Dave and Pam had been having problems with their band, and Dave asked me if I knew of any really good musicians that he could start a blues band with. I told him yes, but getting them to move to Lima, from Ann Arbor could be a real bitch. He asked me to try to make it happen. Back in Ann Arbor, I talked to one of the guys I had been thinking about, Brophy Dale. I caught him at the opportune moment, because he was behind on rent, working a nowhere dishwashing job that barely paid, and about to be put out on the street. The guys he had been playing with had split up, so he said he would ask the drummer, "Stick", or actually Rick Broner, if he was interested in joining a band down in Ohio with him.

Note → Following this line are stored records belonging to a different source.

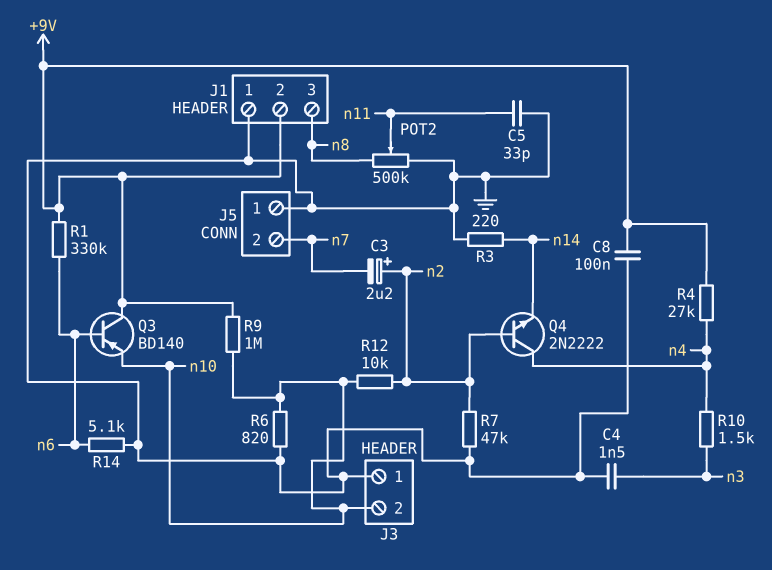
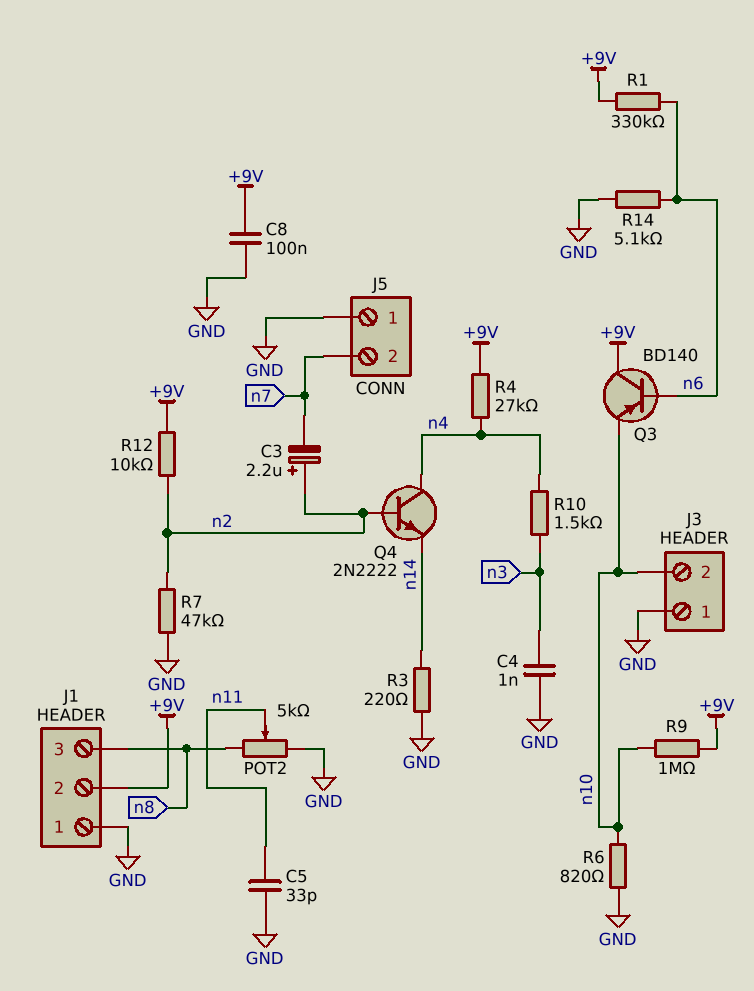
C4: 1.5nF (GND, n3) -> 1nF (GND, n3)
POT2: 500k (GND, n8, wiper n11) -> 5k (GND, n8, wiper n11)
R12: 10k (n2, n10) -> 10k (+9V, n2)

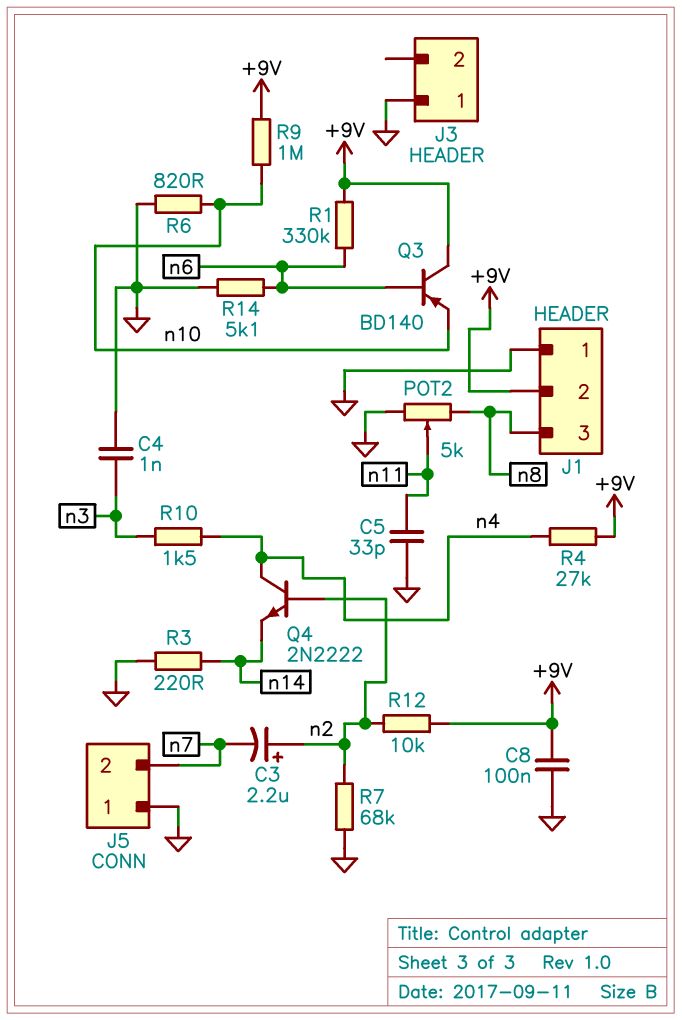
J3 pin 2: n10 -> none
R7: 47k (GND, n2) -> 68k (GND, n2)

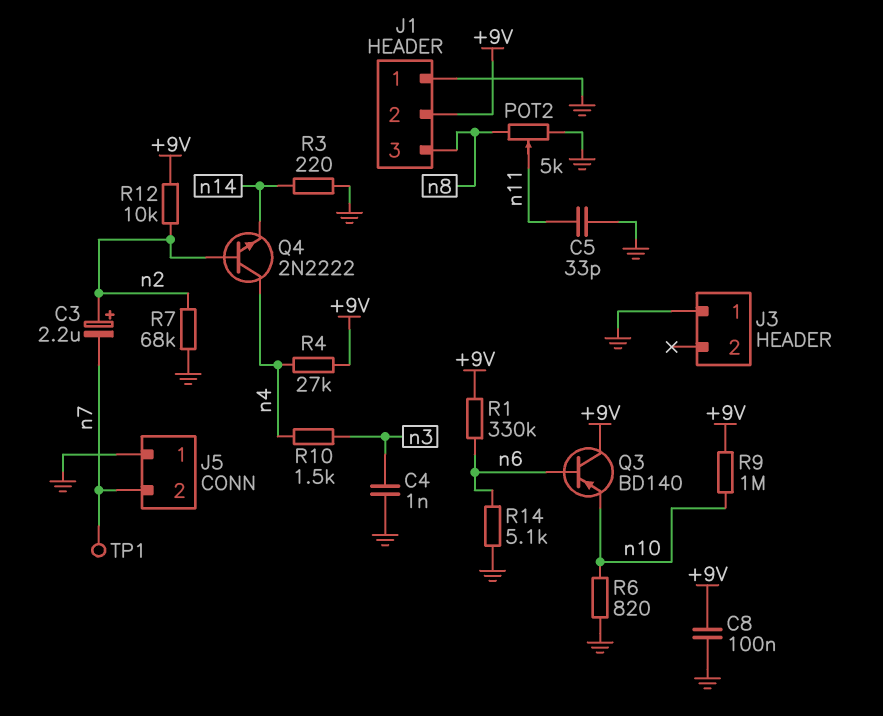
TP1: none -> test point (n7)

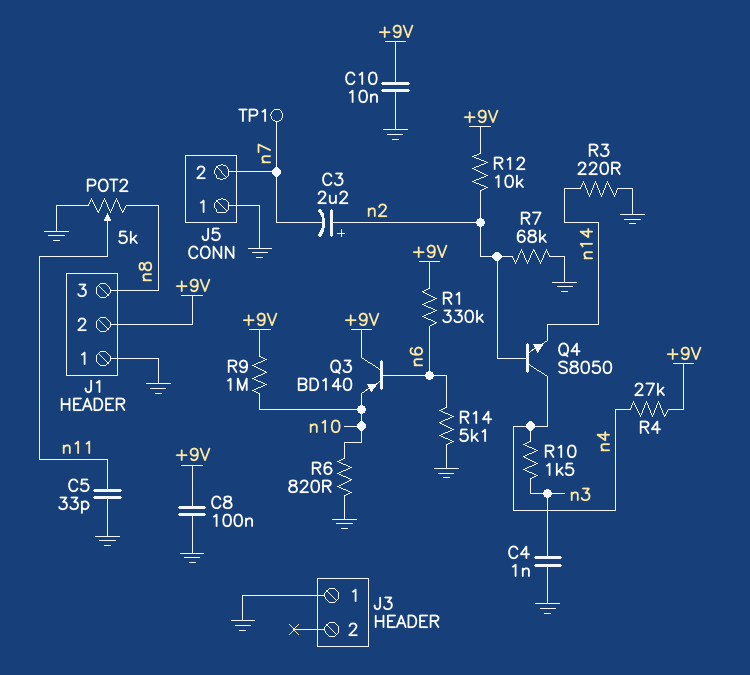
C10: none -> 10nF (+9V, GND)
Q4: NPN 2N2222 (B n2, C n4, E n14) -> NPN S8050 (B n2, C n4, E n14)

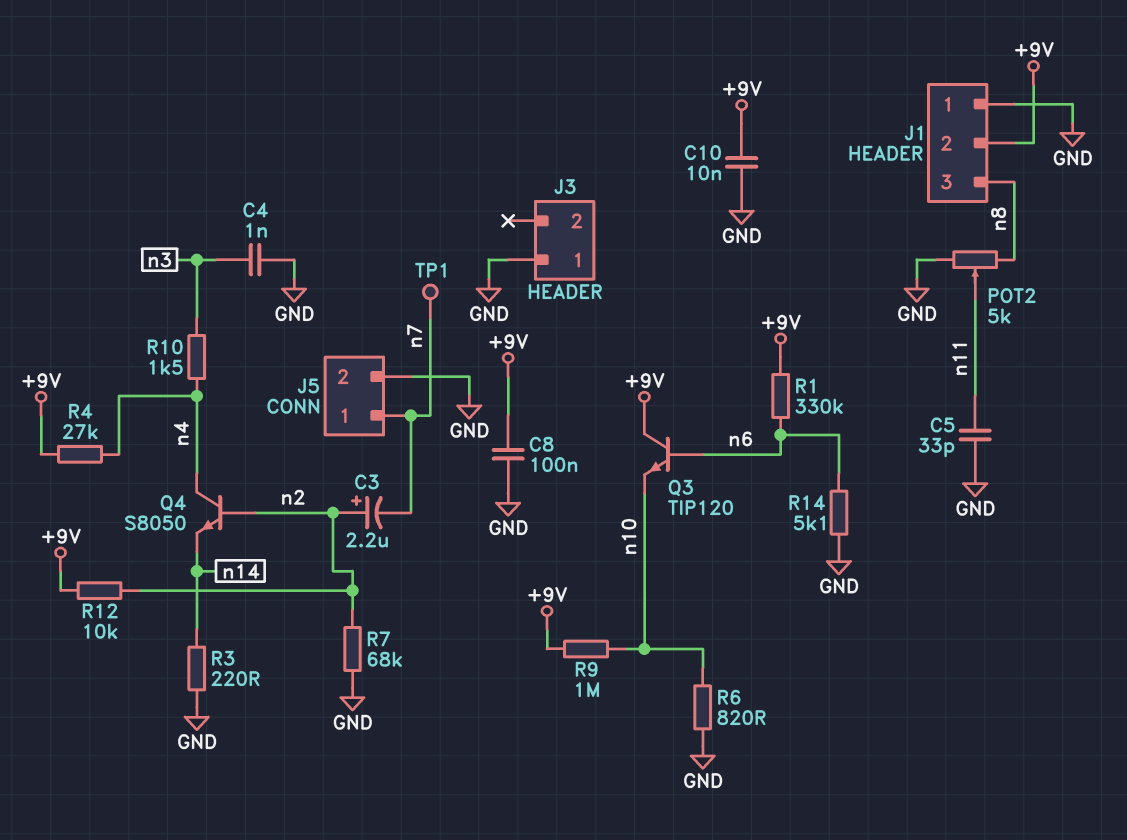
J5 pin 1: GND -> n7
J5 pin 2: n7 -> GND
Q3: PNP BD140 (B n6, C +9V, E n10) -> NPN TIP120 (B n6, C +9V, E n10)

I knew Brophy was a guitar god, meaning his repertoire was vast, and his fingering was quick, smooth and accurate. He could outplay anyone I had ever heard, except maybe Jeff Beck, or Stevie Ray, although he would modestly deny that, being the penultimate gentleman that he is. Here in two thousand twelve, he is playing in his own band in L.A. and touring with Lee Rocker, the bass player from the old Stray Cats rockabilly band, plus doing promotional stuff for Gretch guitars and amps. He released his own bluesy style C.D. called "Night Hawkin'", in two thousand eight that truly smokes. I highly recommend it.

However, back in seventy-two, the deal that I offered them was a bit more enticing than what Dave and I had discussed. They could stay at Dave's house, Gratis, for ninety days, or until they found jobs, Dave would feed them, and give them an allowance as they needed it, for cigarettes, laundry and such, during that period, and Dave would cover the cost of moving them down to Lima. Dave and I had not talked about paying to move these two South to Lima, or the allowance, but I figured that we could handle it from the profits off our pot sales. Two weeks later, Brophy and Stick were living in Lima. Dave was very impressed. Brophy was everything I said he was, and Stick was tighter than a gnat's ass with Dave's bass. This was the start of the "High Street Blooze Band.

Dave and I drove down to New Albany, Indiana to buy a piece of shit, Peavey mix board that looked as if was built out of Army Surplus parts, that he had his heart set on, even though I argued against it, and a couple of full range Peavey cabinets, that had a mid range horn in the top end of them, with a fifteen inch speaker driving a folded bass enclosure below. Dave wanted Pammy's sister, Bobby's boyfriend to run the sound, seemingly, I guess, because he didn't think I could handle it time-wise, but Bobby's boyfriend didn't know squat, and was busted for D.U.I. and vehicular homicide a few months later, anyway, so I ended up doing their sound.